BAE Efendileri Yerine Suçu Üstlendi
Bu kadar çok mesaj ve uyarı içeren ziyaretin yankısı da gürültülü oldu. Akar ve Güler’in ziyaretinden 1 gün sonra, Türk askerinin bulunduğu Vatiyye üssü ‘kimliği belirsiz’ savaş uçakları tarafından vuruldu. Türkiye’nin üsse gönderdiği savunma sistemlerinin hasar aldığı saldırının olağan şüphelileri ise Mısır, Fransa ve Rusya’ydı. Fakat suçu üslenen, bölgenin kiralık kâtili ve suç finansörü BAE oldu. BAE Veliaht Prensi Bin Zayed'in danışmanlarından Abdülhalik Abdullah “Türkiye'ye tüm onurlu Araplar adına hak ettiği dersi verdik” diyerek ‘onur yürüyüşü’ yaptı. Hatta BAE televizyonları, saldırıya ait olduğunu iddia ettikleri bir video bile yayınladı.
Her Şeyleri Sahte
Fakat ‘saldırı anları’ diye verilen videonun, bir bilgisayar oyunundan alındığı anlaşıldı. Yani video da, onurları gibi yalan çıktı. Fakat Akar ve Güler’in ziyareti nedeniyle kuyruğu sıkışan efendilerine yaranmaya çalışan BAE’nin tek yalan operasyonu bu değildi. BAE’ye bağlı Sky News Arabia, o saldırıda Org. Yaşar Güler’in hayatını kaybettiğini iddia eden bir kara propaganda haberi yayınladı.
Yalan haber beklenen ilgiyi görmeyince de, propagandanın ikinci adımına geçildi. Geçmişte Mustafa Kemal üzerinden Türkiye’ye hakaret eden ve uzun süre erişim engeli uygulanan Wikipedia, BAE’nin bu yalanını İngilizce versiyonuna taşıdı ve Yaşar Güler’in biyografisine ‘ölüm tarihini’ ekledi. Sitede, Org. Yaşar Güler’in 6 Temmuz’da Libya’da hayatını kaybettiği yalanı resmi sayfadan duyuruldu. Kısa süre sonra düzeltme gelse de, BAE ve sahipleri için amaç hâsıl olmuş oldu.
Sahte Yazarlarla Türkiye Düşmanlığı
Geçtiğimiz hafta, ABD’de ortaya çıkan bir medya skandalı, BAE’nin yalan operasyonlarının genişliğini bir kez daha ortaya koydu.
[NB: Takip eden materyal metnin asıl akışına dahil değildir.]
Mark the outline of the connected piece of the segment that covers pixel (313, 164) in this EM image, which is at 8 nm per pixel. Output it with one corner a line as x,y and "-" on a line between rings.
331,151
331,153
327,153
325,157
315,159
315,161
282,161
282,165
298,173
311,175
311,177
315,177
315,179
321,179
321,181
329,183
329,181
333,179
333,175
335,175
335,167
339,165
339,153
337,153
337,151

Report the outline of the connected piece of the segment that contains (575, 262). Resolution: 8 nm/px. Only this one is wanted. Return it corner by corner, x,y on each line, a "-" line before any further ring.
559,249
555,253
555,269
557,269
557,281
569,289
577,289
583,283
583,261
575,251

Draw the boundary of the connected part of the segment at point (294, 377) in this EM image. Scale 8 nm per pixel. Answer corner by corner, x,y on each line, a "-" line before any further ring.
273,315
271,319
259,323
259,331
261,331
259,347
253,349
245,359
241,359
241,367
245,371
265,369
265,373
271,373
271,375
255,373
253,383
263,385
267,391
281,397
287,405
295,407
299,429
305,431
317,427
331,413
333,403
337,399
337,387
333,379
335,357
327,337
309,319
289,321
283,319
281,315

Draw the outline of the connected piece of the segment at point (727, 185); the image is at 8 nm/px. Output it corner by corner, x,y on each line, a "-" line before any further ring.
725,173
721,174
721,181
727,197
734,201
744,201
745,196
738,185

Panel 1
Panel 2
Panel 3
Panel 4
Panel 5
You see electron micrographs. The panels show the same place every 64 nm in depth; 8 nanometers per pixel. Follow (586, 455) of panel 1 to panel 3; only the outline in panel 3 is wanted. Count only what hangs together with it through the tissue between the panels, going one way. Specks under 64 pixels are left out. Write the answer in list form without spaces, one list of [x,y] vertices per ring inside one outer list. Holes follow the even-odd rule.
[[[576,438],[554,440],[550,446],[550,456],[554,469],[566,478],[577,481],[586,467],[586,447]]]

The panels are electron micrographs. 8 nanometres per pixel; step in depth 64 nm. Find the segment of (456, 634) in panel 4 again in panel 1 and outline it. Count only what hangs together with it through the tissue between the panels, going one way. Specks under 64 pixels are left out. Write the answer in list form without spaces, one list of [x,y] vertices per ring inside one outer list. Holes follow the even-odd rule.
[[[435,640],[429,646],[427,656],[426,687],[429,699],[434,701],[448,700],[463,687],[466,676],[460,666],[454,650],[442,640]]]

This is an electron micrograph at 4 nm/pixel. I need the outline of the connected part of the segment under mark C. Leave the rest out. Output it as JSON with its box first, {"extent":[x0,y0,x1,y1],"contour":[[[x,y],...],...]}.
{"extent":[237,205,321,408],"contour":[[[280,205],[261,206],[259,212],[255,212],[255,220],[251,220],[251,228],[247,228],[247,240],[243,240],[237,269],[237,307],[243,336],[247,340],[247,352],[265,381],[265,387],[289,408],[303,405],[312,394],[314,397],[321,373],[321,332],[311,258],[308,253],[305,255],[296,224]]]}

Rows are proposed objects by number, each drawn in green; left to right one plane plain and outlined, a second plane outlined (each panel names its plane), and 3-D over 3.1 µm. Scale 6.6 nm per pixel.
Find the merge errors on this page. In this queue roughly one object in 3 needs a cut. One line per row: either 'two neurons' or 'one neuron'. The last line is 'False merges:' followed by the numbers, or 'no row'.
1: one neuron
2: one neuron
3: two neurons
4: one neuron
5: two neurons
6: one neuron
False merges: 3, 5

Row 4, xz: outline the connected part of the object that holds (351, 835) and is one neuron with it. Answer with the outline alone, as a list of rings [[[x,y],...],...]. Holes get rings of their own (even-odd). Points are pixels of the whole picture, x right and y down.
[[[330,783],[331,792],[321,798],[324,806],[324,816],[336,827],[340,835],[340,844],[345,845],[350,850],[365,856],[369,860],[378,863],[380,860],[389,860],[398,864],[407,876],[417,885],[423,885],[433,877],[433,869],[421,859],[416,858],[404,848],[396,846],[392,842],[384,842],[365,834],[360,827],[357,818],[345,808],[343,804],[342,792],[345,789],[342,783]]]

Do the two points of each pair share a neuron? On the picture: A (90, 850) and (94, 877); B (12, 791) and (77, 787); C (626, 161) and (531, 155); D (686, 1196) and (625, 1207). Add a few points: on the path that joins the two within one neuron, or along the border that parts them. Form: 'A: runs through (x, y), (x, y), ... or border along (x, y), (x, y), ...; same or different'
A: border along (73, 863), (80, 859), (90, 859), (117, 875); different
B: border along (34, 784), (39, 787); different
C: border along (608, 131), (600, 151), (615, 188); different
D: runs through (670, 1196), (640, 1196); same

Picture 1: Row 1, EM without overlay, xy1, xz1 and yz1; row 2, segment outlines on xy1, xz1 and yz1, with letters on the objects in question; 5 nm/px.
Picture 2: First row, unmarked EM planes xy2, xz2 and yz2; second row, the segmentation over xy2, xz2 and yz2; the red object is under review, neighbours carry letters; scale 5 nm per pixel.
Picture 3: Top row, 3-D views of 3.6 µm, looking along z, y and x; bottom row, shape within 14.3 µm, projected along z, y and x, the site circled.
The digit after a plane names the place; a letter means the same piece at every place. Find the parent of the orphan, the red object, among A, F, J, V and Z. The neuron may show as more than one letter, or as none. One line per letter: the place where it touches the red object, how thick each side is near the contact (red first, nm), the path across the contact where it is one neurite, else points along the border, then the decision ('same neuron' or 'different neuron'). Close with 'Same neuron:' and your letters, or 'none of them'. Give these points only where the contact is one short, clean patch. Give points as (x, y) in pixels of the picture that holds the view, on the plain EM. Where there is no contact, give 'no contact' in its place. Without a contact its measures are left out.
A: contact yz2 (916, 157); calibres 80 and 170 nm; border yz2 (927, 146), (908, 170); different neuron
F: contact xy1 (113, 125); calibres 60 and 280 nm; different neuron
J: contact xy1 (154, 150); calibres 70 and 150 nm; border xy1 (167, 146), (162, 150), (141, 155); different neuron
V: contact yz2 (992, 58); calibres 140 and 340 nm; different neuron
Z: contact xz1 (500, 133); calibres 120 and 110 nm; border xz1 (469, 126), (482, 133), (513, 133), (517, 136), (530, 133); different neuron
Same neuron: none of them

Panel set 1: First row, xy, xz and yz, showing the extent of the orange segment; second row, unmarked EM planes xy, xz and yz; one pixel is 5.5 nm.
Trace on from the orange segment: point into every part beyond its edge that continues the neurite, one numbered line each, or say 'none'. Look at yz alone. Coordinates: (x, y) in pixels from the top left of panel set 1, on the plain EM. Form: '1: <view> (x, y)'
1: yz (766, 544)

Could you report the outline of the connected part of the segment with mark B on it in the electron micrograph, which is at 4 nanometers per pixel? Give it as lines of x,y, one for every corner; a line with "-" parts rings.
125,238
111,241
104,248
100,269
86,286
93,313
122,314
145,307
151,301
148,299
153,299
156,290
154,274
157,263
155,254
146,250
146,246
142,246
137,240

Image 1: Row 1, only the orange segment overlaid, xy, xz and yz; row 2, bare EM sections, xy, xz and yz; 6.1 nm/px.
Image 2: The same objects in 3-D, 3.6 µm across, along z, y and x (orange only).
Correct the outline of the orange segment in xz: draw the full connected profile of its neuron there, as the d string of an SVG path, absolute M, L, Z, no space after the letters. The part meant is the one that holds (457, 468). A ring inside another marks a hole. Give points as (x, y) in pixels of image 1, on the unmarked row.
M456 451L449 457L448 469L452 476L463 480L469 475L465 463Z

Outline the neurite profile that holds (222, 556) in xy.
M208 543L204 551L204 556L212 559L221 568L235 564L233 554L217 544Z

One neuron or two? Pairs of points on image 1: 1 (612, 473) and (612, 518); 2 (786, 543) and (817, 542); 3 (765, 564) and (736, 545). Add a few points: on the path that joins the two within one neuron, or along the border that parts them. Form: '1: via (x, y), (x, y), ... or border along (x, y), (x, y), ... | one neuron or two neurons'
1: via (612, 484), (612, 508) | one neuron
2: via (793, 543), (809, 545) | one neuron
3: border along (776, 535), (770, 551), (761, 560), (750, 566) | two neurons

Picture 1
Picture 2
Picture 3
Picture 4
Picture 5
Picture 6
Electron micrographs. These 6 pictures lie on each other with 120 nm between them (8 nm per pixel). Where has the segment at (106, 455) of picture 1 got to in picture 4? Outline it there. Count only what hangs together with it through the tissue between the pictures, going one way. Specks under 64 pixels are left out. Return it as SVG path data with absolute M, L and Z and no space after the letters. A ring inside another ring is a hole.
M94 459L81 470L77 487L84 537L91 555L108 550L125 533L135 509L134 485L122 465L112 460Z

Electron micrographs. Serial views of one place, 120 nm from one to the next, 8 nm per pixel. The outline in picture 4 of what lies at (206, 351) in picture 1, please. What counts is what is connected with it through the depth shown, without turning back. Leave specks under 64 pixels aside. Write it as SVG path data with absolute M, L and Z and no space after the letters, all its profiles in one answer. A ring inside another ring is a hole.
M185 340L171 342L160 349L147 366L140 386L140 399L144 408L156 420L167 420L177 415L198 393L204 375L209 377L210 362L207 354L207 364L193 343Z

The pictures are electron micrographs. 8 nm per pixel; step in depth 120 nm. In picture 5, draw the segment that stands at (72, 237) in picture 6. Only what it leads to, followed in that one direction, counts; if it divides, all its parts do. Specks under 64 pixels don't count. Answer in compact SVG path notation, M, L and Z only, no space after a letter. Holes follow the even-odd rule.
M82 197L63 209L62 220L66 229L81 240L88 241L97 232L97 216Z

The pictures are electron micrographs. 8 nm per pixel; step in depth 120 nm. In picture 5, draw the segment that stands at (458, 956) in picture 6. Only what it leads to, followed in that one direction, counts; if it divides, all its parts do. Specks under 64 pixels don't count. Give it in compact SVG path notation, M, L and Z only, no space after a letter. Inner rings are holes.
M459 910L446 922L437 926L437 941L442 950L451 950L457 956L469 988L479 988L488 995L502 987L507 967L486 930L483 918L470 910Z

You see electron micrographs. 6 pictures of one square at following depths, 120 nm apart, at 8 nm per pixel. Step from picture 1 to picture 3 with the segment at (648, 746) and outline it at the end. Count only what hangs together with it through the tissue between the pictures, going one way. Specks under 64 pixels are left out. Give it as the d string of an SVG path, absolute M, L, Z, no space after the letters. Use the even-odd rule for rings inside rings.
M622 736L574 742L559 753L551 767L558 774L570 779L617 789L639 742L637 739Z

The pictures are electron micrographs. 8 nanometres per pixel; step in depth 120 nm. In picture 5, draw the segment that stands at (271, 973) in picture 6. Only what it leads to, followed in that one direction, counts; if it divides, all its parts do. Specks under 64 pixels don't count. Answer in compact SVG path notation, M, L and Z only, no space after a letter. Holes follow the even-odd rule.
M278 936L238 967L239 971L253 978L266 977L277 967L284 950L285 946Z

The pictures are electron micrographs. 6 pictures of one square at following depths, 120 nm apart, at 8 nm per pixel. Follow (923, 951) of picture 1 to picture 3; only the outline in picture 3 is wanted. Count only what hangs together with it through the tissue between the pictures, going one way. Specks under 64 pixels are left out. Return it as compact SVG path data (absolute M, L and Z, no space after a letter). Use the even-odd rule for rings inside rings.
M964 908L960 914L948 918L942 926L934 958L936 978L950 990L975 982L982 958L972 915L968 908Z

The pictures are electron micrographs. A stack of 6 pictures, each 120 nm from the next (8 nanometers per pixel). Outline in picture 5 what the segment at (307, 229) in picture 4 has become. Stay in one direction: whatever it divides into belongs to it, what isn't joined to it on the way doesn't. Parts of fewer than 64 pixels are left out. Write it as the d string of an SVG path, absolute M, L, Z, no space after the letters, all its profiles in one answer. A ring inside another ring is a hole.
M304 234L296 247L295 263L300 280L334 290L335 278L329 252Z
Amerika’daki savaş yanlısı medyada yayınlanan onlarca makalenin, uydurulmuş ve aslında hiç olmayan yazarlar tarafından hazırlandığı, bu operasyonun arkasında ise BAE’nin olduğu belirlendi.
İsrail ve Arap ülkelerinde ‘ABD medyasında yayınlanan bir makaleye göre’ maskesiyle verilen ve ‘uzman analistler’ tarafından yazıldığı belirtilen yazılar, aslında üretilmiş sahte kimliklerle BAE tarafından piyasaya sürülen operasyon araçlarıydı. Skandalı ortaya çıkaran Daily Beast’e göre en az 20 sahte ‘analist’, 50’ye yakın gazete ve internet sitesinde 100 kadar makale yayınlamıştı. Makalelerin ortak özelliği ise, Türkiye, Katar ve İran’ı hedef almaları ve BAE’nin politikalarını haklı çıkarma çabaları. Aralarında Jerusalem Post’un da olduğu söz konusu site ve gazeteler, skandal ortaya çıkınca bu sözde yazarların sayfalarını kaldırdı. Twitter bu hesapları askıya aldı. Yahoo ve Google ise veri depolarında bu yazıların temizliğine başladı. BAE’ye ihale edilmiş böyle kaç tane daha ‘sahte hesap’ olduğu bilinmiyor. Ama BAE ise operasyonlarına şimdilik ülkemizde de olduğu gibi ‘kime hizmet ettiği bilinmeyen’ meşhur gazetecilerle devam etmek zorunda.